Als auteur van Lowtech Magazine wordt mij wel eens de vraag gesteld, wat is dat nu eigenlijk, lowtech? Het is een logische maar ook verbazingwekkend moeilijke vraag.
Het van Dale woordenboek omschrijft lowtech als ‘niet gebaseerd op geavanceerde techniek, weinig technische kennis vereisend’. Het antoniem, hightech, wordt gedefinieerd als ‘hoogwaardige, hypermoderne techniek’. Beide definities samen impliceren dus dat hightech ‘van hogere waarde’ is dan lowtech.
Laten we deze definitie even aan de tand voelen met een concreet voorbeeld. Als ik een laptop en een schrijfmachine naast elkaar zet, dan is het voor iedereen duidelijk dat het bijvoeglijk naamwoord hightech bij de laptop hoort. Vervang ik echter de laptop door een ganzenveer, dan wordt de schrijfmachine plots de hightech optie. En als ze alle drie naast elkaar worden gezet, rijst de vraag welke technologie nu als lowtech moet worden bestempeld: de schrijfmachine of de ganzenveer?
Lowtech kan dus alleen maar worden gedefinieerd in relatie tot hightech. Het is, net zoals elk bijvoeglijk naamwoord, een relatief begrip. Maar aangezien er steeds weer nieuwe technologie bijkomt, is het hightech apparaat van vandaag het lowtech apparaat van morgen. Ik heb nog steeds zo’n ‘domme’ telefoon, en onlangs ben ik er ronduit om uitgelachen. Maar dezelfde telefoon was slechts 15 jaar geleden het toppunt van technologische ontwikkeling. Vandaag is mijn ‘lowtech’ telefoon een statement. Maar over vijftien jaar is dat wellicht het geval voor de smartphone, omdat er intussen weer iets nieuws is.
Oneindig
Het hightech paradigma waarin we vandaag gevangen zitten, doet de vraag rijzen hoelang de ontwikkeling naar steeds meer geavanceerde technologie kan en moet blijven doorgaan. Tot in het oneindige? Stoppen we bij de zelfrijdende auto, of moet die ook nog kunnen vliegen? Komt er na het 5G communicatienetwerk ook nog een 6G communicatienetwerk? Of is 5G goed genoeg? Deze vragen worden nooit gesteld. Nieuwe technologie wordt klakkeloos geaccepteerd als beter – in die zin heeft van Dale het bij het rechte eind.
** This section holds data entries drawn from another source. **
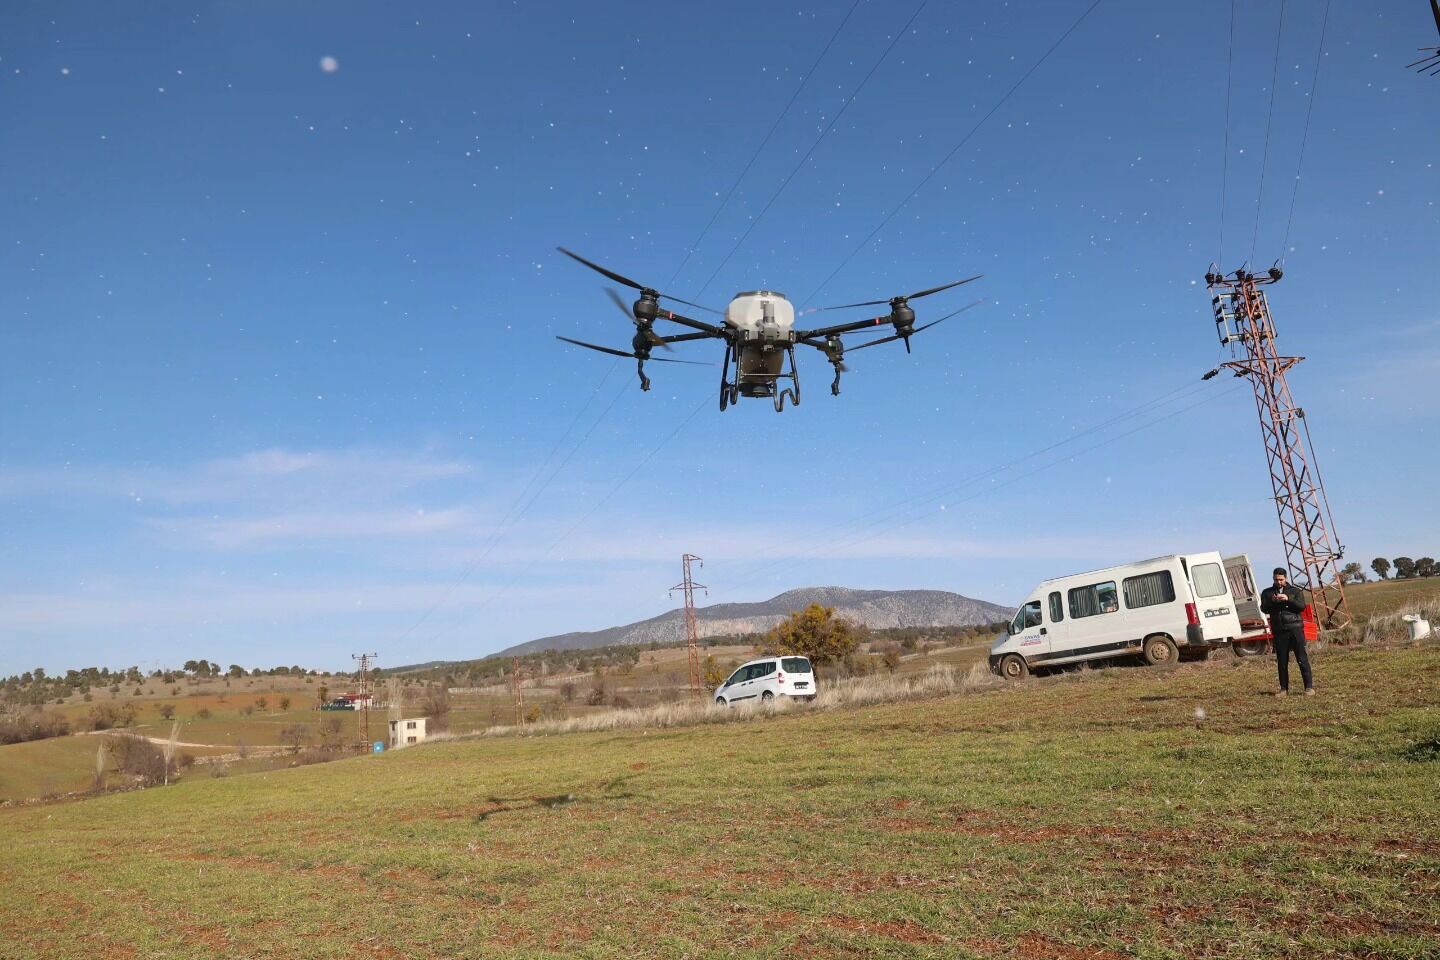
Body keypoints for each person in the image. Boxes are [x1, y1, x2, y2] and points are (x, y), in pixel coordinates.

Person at [1260, 567, 1314, 696]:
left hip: (1295, 629)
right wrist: (1273, 600)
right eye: (1276, 579)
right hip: (1279, 630)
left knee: (1302, 658)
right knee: (1282, 661)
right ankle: (1283, 689)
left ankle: (1309, 687)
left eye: (1281, 579)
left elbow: (1301, 607)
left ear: (1286, 578)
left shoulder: (1295, 591)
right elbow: (1264, 609)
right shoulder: (1267, 592)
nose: (1278, 582)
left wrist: (1288, 598)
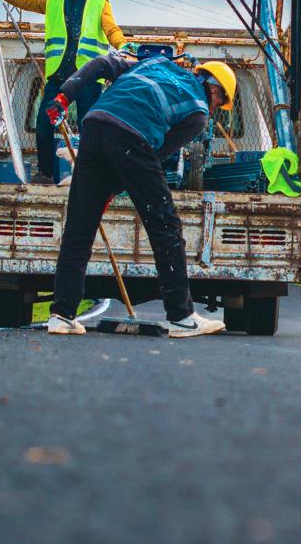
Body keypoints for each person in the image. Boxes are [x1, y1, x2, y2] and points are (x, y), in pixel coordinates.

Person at [43, 52, 238, 338]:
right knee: (166, 228)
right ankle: (182, 317)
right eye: (221, 102)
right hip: (133, 140)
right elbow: (156, 155)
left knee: (79, 228)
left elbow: (102, 64)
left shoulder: (156, 63)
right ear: (214, 89)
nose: (217, 107)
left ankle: (62, 315)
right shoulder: (198, 112)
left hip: (94, 126)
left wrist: (64, 97)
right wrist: (121, 181)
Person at [0, 0, 126, 183]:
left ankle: (88, 176)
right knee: (43, 124)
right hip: (59, 76)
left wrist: (123, 46)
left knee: (89, 129)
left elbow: (111, 29)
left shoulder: (99, 1)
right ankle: (45, 172)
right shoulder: (52, 0)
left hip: (88, 77)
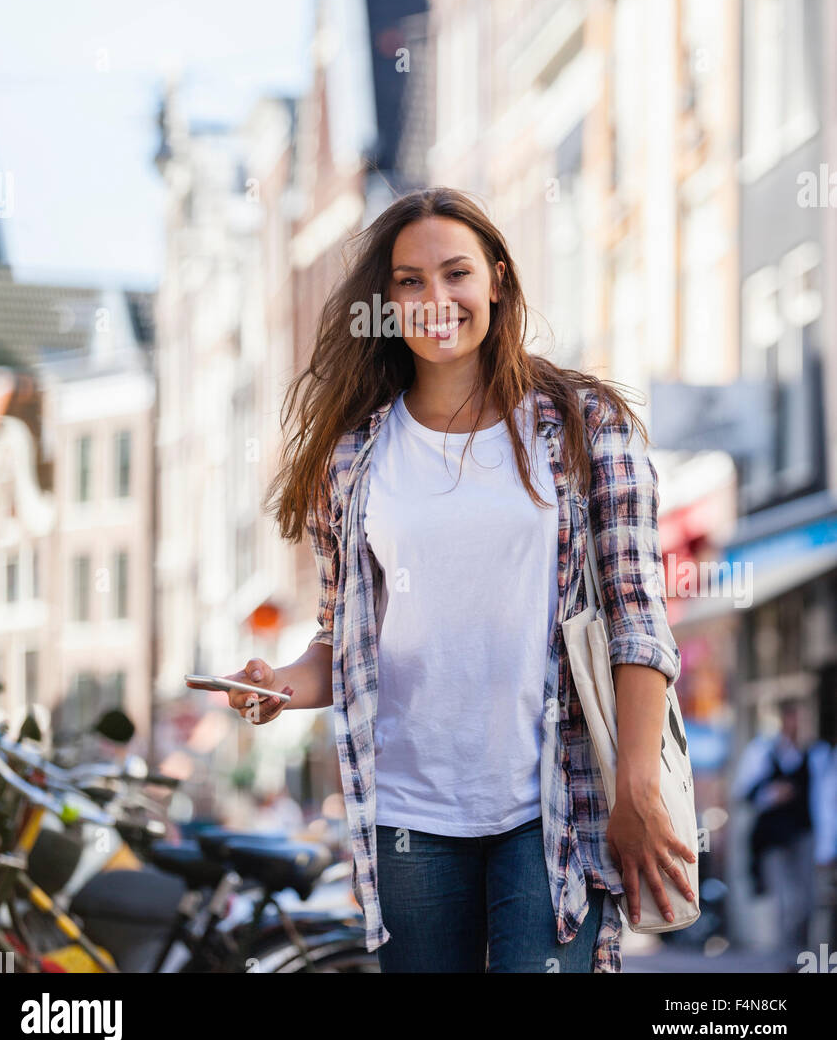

Maar beter in welke zin? Nemen we bijvoorbeeld het energie- en grondstoffenverbruik als maatstaf, dan is lowtech altijd ‘beter’ dan hightech. Niet alleen wint de schrijfmachine dan van de laptop – de ganzenveer wint ook van de schrijfmachine.
Maar een lowtech denkkader stelt ons voor even moeilijke vragen als het hightech paradigma. Want in welke mate zouden we dan afstand moeten nemen van ‘hoogwaardige, hypermoderne techniek’? Concreet: de schrijfmachine of de ganzenveer? De fiets of de elektrische fiets? Het ‘domme’ mobieltje of de vaste telefoon? Als we het lowtech paradigma tot in het oneindige doortrekken, wordt het net zo absurd als het hightech denkkader. Want dan schrijven we met een stok in het zand, gaan we alleen maar te voet, en communiceren we enkel oog in oog.